- Mathews in 1957
- Born: Sheila Reta Mathews 31 May 1927 Edmonton, Essex, England
- Died: 11 August 2026 (aged 99) Southwick, West Sussex, England
- Occupation: Actress • singer • dancer • presenter
- Years active: 1930–2020s
- Spouse(s): Bill Bender ​ ​(m. 1951, divorced)​ Charles Reading ​ ​(m. 1957; died 1999)​
- Children: 2

= Sheila Mathews =

English actress, singer, dancer and presenter (1927–2026)

Sheila Reta Mathews (31 May 1927 – 11 August 2026) was an English actress, singer, dancer and presenter with a career on stage and screen of over 90 years believed by Equity to be the longest ever in the entertainment business.

== Early life ==
Sheila Reta Mathews was born on 31 May 1927 in Edmonton to bank clerk Walter Mathews and his wife Reta (née Adamson).

During her childhood, she took part in song-and-dance displays at the Finsbury Park Empire.
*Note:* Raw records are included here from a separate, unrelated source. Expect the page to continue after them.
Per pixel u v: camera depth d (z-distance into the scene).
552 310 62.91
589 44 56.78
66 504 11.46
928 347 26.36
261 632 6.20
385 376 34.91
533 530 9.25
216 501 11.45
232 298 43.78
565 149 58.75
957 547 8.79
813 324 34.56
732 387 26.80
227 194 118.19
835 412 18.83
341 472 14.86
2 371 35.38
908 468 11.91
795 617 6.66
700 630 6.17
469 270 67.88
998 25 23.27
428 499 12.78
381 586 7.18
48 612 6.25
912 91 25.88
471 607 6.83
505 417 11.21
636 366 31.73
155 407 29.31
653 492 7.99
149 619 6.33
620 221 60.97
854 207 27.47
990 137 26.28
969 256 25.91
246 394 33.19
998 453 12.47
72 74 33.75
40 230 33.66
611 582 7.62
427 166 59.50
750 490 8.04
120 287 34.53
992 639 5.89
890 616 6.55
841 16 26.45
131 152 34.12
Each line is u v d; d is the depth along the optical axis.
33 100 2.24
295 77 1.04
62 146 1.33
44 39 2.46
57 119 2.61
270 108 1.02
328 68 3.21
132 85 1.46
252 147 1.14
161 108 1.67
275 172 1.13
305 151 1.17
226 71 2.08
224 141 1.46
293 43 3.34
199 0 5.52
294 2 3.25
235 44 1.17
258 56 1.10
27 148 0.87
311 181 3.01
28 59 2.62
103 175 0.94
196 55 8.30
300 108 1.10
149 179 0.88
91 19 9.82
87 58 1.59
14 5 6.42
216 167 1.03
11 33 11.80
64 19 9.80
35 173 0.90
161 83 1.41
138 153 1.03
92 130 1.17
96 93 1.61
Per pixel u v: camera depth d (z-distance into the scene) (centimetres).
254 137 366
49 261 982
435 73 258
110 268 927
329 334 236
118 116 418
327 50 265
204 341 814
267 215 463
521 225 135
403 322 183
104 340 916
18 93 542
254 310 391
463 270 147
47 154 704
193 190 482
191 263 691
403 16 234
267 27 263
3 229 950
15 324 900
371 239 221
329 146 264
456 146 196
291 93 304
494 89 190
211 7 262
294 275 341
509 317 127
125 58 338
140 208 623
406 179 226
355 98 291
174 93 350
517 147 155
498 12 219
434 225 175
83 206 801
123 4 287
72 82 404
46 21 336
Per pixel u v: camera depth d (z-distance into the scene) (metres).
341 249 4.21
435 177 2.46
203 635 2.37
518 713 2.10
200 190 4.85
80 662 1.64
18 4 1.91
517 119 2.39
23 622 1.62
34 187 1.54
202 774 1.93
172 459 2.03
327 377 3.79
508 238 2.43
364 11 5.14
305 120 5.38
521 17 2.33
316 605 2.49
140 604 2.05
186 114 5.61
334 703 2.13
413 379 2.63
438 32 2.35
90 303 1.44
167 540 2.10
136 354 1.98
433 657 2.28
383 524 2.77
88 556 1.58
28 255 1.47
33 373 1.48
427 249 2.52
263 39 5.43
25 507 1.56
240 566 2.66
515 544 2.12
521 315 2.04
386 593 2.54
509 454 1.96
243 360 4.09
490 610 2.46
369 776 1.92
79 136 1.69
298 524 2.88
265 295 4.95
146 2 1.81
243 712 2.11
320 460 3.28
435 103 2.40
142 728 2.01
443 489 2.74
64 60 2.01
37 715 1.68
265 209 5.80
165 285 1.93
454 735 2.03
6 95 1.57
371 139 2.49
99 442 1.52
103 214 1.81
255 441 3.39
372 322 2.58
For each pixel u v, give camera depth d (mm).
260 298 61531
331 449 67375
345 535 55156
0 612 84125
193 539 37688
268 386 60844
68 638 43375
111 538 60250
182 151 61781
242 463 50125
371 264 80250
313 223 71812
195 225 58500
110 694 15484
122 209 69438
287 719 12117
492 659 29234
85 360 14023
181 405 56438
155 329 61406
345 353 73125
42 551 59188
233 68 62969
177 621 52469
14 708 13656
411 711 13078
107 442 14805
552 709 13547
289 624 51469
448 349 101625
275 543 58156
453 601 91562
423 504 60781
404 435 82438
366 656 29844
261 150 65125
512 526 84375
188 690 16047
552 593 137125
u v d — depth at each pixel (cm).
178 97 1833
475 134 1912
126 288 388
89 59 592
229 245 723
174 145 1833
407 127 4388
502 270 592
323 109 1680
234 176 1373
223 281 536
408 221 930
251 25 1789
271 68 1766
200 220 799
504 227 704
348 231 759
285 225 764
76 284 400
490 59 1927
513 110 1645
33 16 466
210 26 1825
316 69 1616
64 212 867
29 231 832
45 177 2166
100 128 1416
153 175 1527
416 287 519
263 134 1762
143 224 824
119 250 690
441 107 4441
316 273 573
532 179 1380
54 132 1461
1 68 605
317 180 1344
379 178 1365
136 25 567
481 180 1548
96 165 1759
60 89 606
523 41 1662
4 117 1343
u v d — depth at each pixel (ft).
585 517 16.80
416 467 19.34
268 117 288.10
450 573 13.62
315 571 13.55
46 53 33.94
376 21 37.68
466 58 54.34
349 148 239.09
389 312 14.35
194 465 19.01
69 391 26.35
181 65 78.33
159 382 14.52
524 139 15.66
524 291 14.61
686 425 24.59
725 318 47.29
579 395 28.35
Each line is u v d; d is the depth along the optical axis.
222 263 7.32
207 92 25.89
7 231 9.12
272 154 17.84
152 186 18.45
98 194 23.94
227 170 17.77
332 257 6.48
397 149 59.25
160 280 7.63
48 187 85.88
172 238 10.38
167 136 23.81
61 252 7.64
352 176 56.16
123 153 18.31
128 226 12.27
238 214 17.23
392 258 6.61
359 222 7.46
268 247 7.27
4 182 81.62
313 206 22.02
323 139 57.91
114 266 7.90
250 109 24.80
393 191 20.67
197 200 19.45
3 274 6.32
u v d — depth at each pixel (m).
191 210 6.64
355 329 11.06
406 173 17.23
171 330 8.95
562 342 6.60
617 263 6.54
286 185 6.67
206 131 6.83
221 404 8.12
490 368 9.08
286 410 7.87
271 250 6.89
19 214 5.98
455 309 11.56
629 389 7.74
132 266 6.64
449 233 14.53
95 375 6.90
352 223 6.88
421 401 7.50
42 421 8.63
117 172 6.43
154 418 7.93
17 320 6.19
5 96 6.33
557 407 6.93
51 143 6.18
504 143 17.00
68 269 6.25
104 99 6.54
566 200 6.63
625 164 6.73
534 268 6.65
Once, singing coach Marion Brown was in the audience and offered her free tuition as her mother could not afford to pay for lessons.

== Career ==

Mathews began her career at the age of three when she appeared as Bebe Sheila in a group of young dancers called The Rosebuds at the Alexandra Palace (London) in June 1930.

In 1943, aged 16, she appeared in West End's Strike a New Note in which she danced with Eric Morecambe, then known as Eric Bartholomew.

In 1950, she took part in the 21st Royal Variety Performance at the London Palladium which was attended by King George VI, Queen Elizabeth and their daughters Princesses Elizabeth (who later became Queen Elizabeth II) and Margaret. Mathews had also been presented to Queen Mary after a performance in 1948.

In 1955, she appeared in ITV's opening-night gala.

In June 2023, she received the Lifetime Achievement award from the British Music Hall Society.

== Personal life and death ==
In 1948, Mathews was engaged to comedian Peter Waring but their marriage was called off the following year due to Waring being a con-artist.
She moved to the US in 1951 where she married and divorced American singer Victor "Bill" Bender. She returned to England in 1955. In 1957, she married actor, writer, director, and designer Charles Reading (1911–1999) with whom she had two daughters, Sally and Jane.

Mathews died at home in Southwick, West Sussex, with her daughter Sally at her bedside, on 11 August 2026, following a series of strokes. She was 99.